◆ Required task 1
Repeat the lines in the records from the line with "2.28.2 catalogue (DETECT_THRESH" up to and including the line with "[instrumental pixel values]".

>> BEGIN Text to read

July 28, 2018
FFF Results Post #508—Lifetime Subscriptions

On Friday,
CR readers were asked to "Name Three Living Creators From Whom You'd Desire A Lifetime Subscription To All Their Work Yet To Come; One Publisher, Same; Explain One Of Your Choices." This is how they responded.
*****
Andrew Mansell
1. Roger Langridge
2. Chris Ware (so much non-comics work I miss out on)
3. Carol Tyler
4. Euro Comics (IDW)
5. I have trusted the choices of Dean Mullaney and the LoAC staff for the past decade. Their taste in material and dedication to their readers will continue to make Euro Comics the company to beat in the coming years
*****
Des Devlin
1. Simon Hanselmann
2. Inio Asano
3. Elijah Brubaker
4. Fantagraphics
5. I'm buying a lottery ticket on Brubaker, whose "The Story of Jezebel" book was a sustained marvel of comedy pacing and timing and tone. I have a rough inkling what Chris Ware's next project might feel like, but it seems like Brubaker could go anywhere.

>> END Text to read
>> BEGIN Material to process

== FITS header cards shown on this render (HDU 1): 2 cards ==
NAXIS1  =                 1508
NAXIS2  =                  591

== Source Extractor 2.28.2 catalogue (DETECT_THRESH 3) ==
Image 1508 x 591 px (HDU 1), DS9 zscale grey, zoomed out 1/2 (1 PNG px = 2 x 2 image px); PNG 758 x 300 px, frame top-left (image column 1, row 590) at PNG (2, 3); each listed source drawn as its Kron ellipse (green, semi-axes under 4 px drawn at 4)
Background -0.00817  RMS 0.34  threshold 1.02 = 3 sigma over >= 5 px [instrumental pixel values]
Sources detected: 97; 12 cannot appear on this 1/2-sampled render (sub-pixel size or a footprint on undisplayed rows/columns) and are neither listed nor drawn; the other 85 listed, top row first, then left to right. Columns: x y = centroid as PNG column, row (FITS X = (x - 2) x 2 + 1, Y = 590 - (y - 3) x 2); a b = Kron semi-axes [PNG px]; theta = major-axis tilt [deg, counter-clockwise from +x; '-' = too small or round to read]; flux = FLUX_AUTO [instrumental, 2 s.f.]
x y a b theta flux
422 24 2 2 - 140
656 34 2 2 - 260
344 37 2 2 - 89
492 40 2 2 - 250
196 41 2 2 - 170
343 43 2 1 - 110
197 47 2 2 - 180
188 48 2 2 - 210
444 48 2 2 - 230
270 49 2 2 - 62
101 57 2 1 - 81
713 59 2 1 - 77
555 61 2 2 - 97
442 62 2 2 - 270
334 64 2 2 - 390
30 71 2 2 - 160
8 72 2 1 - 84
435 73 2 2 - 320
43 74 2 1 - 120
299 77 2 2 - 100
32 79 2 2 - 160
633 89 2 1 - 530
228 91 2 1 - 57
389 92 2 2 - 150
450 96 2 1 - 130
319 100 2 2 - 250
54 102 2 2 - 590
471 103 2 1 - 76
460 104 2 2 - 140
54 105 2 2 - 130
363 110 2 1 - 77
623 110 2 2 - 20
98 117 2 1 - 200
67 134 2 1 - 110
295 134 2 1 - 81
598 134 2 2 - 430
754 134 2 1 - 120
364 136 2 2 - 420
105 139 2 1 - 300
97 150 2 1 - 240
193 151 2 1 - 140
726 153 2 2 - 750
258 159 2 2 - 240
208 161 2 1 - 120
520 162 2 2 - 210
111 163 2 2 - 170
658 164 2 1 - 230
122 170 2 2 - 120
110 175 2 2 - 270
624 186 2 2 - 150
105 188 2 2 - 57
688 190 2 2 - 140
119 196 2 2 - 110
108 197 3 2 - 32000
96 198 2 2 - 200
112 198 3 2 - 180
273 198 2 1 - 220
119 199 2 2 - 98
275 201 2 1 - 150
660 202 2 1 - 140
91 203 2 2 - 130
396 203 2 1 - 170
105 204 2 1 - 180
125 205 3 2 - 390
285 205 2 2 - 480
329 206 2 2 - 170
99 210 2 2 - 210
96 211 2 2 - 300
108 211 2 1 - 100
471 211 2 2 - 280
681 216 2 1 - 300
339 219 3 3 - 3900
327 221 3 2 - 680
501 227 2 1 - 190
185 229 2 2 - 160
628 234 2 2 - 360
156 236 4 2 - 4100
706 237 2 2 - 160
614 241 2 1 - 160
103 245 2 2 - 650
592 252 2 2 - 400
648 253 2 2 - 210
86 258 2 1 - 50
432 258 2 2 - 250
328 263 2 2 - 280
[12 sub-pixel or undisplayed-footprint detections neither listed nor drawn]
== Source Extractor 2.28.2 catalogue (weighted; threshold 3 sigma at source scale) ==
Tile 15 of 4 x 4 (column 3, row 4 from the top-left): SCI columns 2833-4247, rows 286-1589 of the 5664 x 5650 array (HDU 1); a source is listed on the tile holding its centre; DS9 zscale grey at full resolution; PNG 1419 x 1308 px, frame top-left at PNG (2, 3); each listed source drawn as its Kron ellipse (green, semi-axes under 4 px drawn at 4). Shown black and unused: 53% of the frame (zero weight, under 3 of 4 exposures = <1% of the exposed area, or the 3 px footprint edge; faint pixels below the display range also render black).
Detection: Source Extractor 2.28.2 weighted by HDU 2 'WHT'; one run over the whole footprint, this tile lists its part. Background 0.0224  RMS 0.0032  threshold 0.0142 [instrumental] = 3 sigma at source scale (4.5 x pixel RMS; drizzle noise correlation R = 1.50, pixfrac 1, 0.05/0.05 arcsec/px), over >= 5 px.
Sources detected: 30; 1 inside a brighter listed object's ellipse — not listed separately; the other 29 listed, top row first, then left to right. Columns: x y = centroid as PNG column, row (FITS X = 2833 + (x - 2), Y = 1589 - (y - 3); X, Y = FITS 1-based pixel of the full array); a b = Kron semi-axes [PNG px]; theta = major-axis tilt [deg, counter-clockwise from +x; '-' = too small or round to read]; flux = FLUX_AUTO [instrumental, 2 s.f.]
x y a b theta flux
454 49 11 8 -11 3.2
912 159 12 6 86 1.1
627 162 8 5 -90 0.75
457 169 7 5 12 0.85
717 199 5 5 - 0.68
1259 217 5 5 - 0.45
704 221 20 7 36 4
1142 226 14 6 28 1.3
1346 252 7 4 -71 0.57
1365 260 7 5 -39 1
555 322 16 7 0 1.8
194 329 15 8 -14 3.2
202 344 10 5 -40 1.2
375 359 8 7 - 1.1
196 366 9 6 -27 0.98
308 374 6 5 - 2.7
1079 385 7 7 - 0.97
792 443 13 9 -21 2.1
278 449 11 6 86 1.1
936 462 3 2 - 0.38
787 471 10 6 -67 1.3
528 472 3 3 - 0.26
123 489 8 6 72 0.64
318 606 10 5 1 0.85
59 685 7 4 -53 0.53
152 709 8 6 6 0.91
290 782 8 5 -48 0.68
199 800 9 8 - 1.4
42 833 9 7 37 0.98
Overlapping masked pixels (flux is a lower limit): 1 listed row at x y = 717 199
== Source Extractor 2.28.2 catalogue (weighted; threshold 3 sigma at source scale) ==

>> END Material to process

◆ Required task 2
Pick up the post about lifetime subscriptions to comics creators and publishers from its last line, and write what comes next.

◆ Right answer 1
== Source Extractor 2.28.2 catalogue (DETECT_THRESH 3) ==
Image 1508 x 591 px (HDU 1), DS9 zscale grey, zoomed out 1/2 (1 PNG px = 2 x 2 image px); PNG 758 x 300 px, frame top-left (image column 1, row 590) at PNG (2, 3); each listed source drawn as its Kron ellipse (green, semi-axes under 4 px drawn at 4)
Background -0.00817  RMS 0.34  threshold 1.02 = 3 sigma over >= 5 px [instrumental pixel values]

◆ Right answer 2
*****
Tom Spurgeon
1. Joe Daly
2. Katie Skelly
3. Yeon-Sik Hong
4. Fantagraphics
5. I could list about two dozen cartoonists where I'd like to see all future work. Of these three top-of-the-pops selections, Joe Daly leapt into my head for that combination of making work that seems right up my alley and aimed right at my sense of humor but also spooky and weird and inaccessible. I also tried to choose cartoonists each of whom is under 40 because I'm a greedy nerd that wants a lot of stuff.
*****
Pete Baudoin
1. Ed Brubaker
2. Gipi
3. Jonathan Hickman
Ed Bru and Hickman are always good. I recommend them relentlessly to customers who i think are ready to move outside traditional superhero type comics. (Both have done good superhero stuff but i feel really excel outside the superhero genre.). Gipi; man i wish more Americans could enjoy the nuance of his stories and his gorgeous artwork. I had an e-mail conversation with a woman who was involved in importing and translating his work a few years ago. Sadly he does not sell well here. We both lamented this and joked about trying to read French or Italian versions of his work and struggling.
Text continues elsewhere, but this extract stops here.